# Case+Xbox 360 = Sound?



## CrAsHnBuRnXp (May 23, 2012)

Im unsure if this is the proper section to be posting this so if it is not, please move it to where it belongs. 

Basically this is what im trying to do. I have my xbox 360 hooked up to my computer via this VGA HD/VGA cable. Then I get sound through my headphones via my sound card. 

What I want to be able to do is for when I have friends come over and we play on the xbox, I dont have to keep unhooking it from my computer and hooking it up in the living room so we can both hear what is going on. I do not have speakers for my computer nor do I want them if i can avoid it. I just want to leave it hooked up to my computer and have two sets of headphones. 

Basically what im getting at is this: can i somehow rig the computer/xbox360 up to allow sound to come from my sound card from the rear of the case and also have sound come out of the front audio jack on my computer case at the same time? If so, would there be any loss in audio quality?

Thanks!


----------



## JrRacinFan (May 23, 2012)

If you were using onboard Realtek, the option you would need to look for is in advanced device settings in sound manager. Not too too sure how set it up with the Xtremegamer.


----------



## CrAsHnBuRnXp (May 23, 2012)

i tried plugging the front panel audio cable from the case into the sound card itself but that didn't seem to work.


----------



## CrAsHnBuRnXp (May 23, 2012)

bump


----------



## insane 360 (May 23, 2012)

headphone splitter?
http://www.amazon.com/s/ref=nb_sb_n...eld-keywords=headphone+splitter&tag=tec06d-20


----------



## bretts31344 (May 23, 2012)

This cable to the Line-In or Microphone port on your motherboard. Then just plug in the headset to either the front panel or motherboard Line-Out.

EDIT: I may not have understood correctly. You just need something like this to hook up two headsets.


----------



## CrAsHnBuRnXp (May 23, 2012)

bretts31344 said:


> This cable to the Line-In or Microphone port on your motherboard. Then just plug in the headset to either the front panel or motherboard Line-Out.
> 
> EDIT: I may not have understood correctly. You just need something like this to hook up two headsets.
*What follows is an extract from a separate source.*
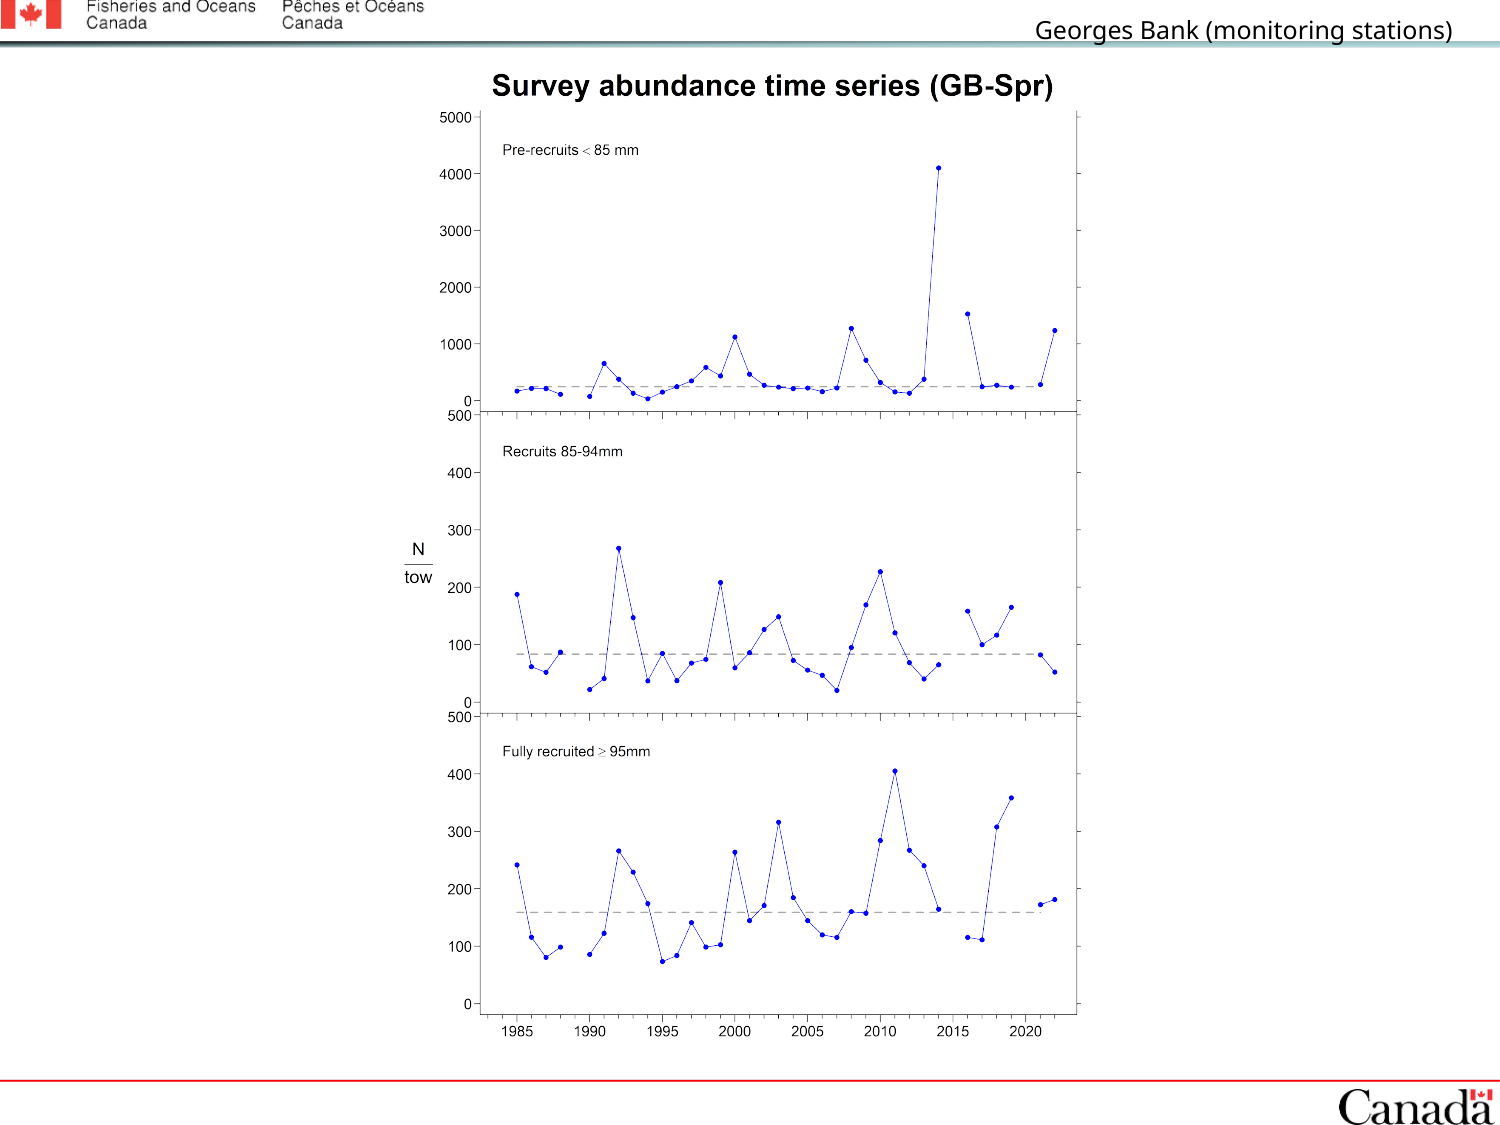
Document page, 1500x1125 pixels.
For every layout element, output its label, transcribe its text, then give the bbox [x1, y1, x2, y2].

list Georges Bank (monitoring stations) [831, 7, 1469, 52]
picture [0, 0, 1500, 1125]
Now why didnt I think of these options at 3 in the morning. 

Ill try the splitters and see what happens. Thanks guys!


----------



## CrAsHnBuRnXp (May 24, 2012)

Ok update. Doesnt seem to work even with a splitter. Ive tried plugging the splitter with 2 headphones plugged in into the back of the sound card where the xbox audio goes and that doesnt work. Tried plugging it into the front of the case and that doesnt work. Tried plugging it into the line-in and that doesnt work.


----------